Le digramme « ou » apparaît bien plus régulièrement que dans l’écrit contemporain, ceci étant une marque de la langue française d’avant Vaugelas. En effet, A ladicte entree furent pourtees toutes les bandieyres des mestiers de ladicte ville (1502), honnourables, fist cloure lad[icte] petite porte (1503), pourta le precieux corps (1505), le proucureur du roy (1510), le prouffit (1510), qui en viendra et sourtira (1510), son lougis, toutellement (ce dernier mot cumulant deux phénomènes vocaliques) sont des formes relativement récurrentes dans la Chronique – même si l’on trouve, comme à l’accoutumée, des contre exemples.

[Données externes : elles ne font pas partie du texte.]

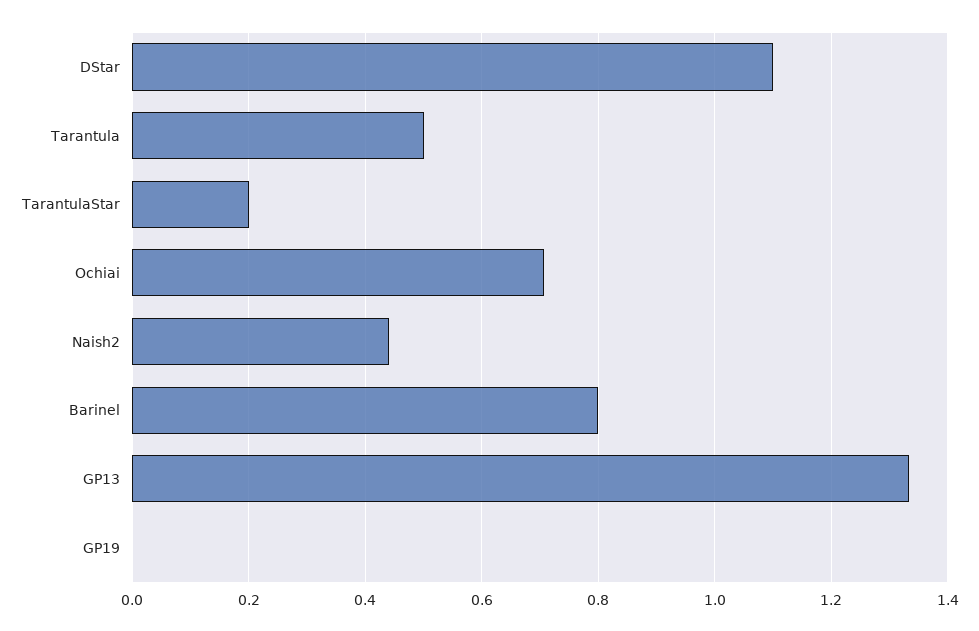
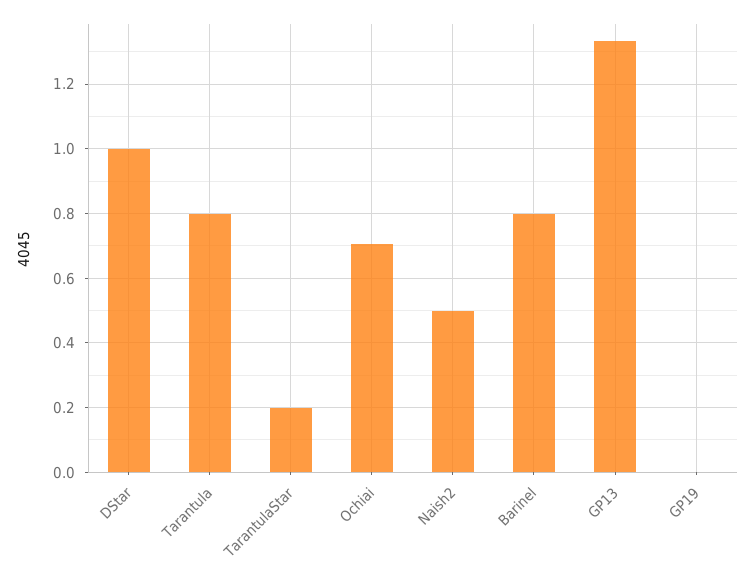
DStar: 1.1 -> 1
Tarantula: 0.5 -> 0.8
Naish2: 0.44 -> 0.5

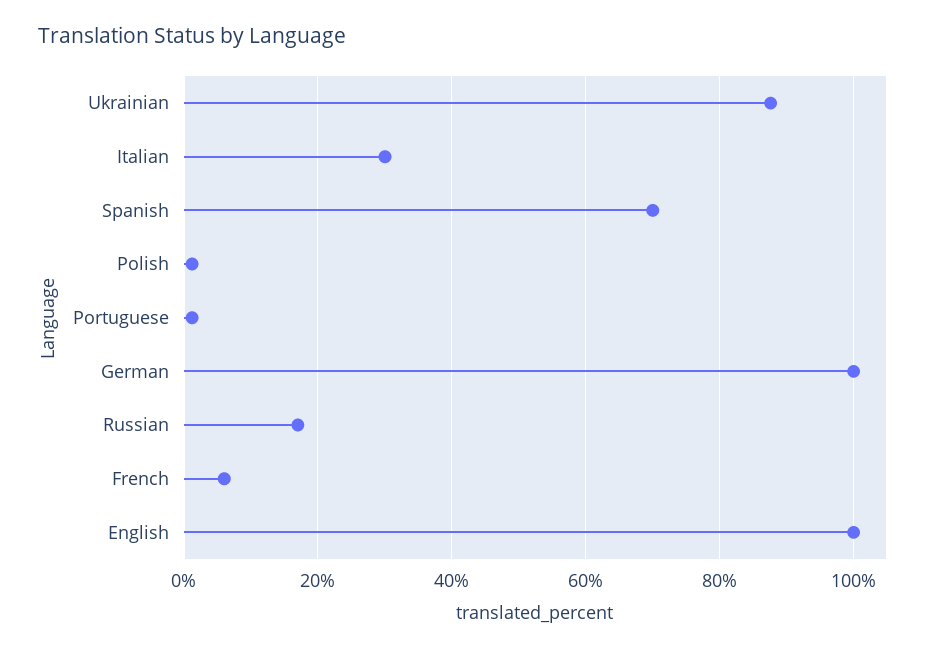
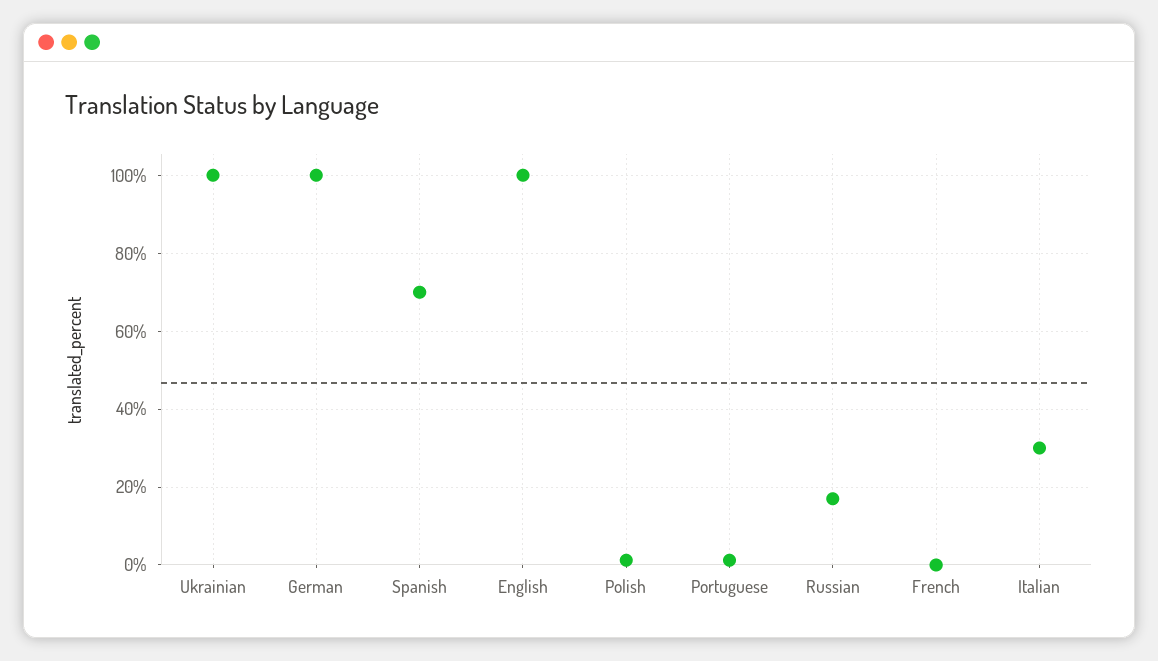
Ukrainian: 88 -> 100
French: 6 -> 0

Cette façon d’écrire ou de parler relève du commun, ainsi que le montre le commentaire de Vaugelas qui parle à ce sujet d’une prononciation française – et non régionale :

Vaugelas, 164711. Vaugelas, Claude Favre de , 1647, Remarques sur la langue françoise, A Paris, chez Vve Camusat et P. Le Petit. - Portrait, pourtraict. IL faut dire portrait, et non pas pourtrait auec vn u, comme la plus part ont accoustumé de le prononcer, et de l’escrire. Il est vray qu’on a fort long-temps prononcé en France l’o simple comme s’il y eust eu vn u apres, et que c’eust esté la diphthongue ou, comme chouse, pour chose, foussé, pour fossé, arrouser, pour arroser, et ainsi plusieurs autres. Mais depuis dix ou douze ans, ceux qui parlent bien disent arroser, fossé, chose, sans u, et ces deux particulierement, foussé, et chouse, sont deuenus insupportables aux oreilles delicates. […]

On notera cependant que le dernier scripteur, s’il affectionne toujours l’orthographe étymologique et ornementale (il n’hésite pas à surcharger son texte de lettres muettes, et notamment de « h » très inutiles, relligion prethendue et refformee en 1574) n’a pas conservé cette habitude, préférant plutôt la graphie en « o » : personnes d’honneur, nouveaulx consulz sortant, tandis qu’il continue à adopter la graphie en « ai » au lieu de « a » : quant dict et declairé (1574) par exemple.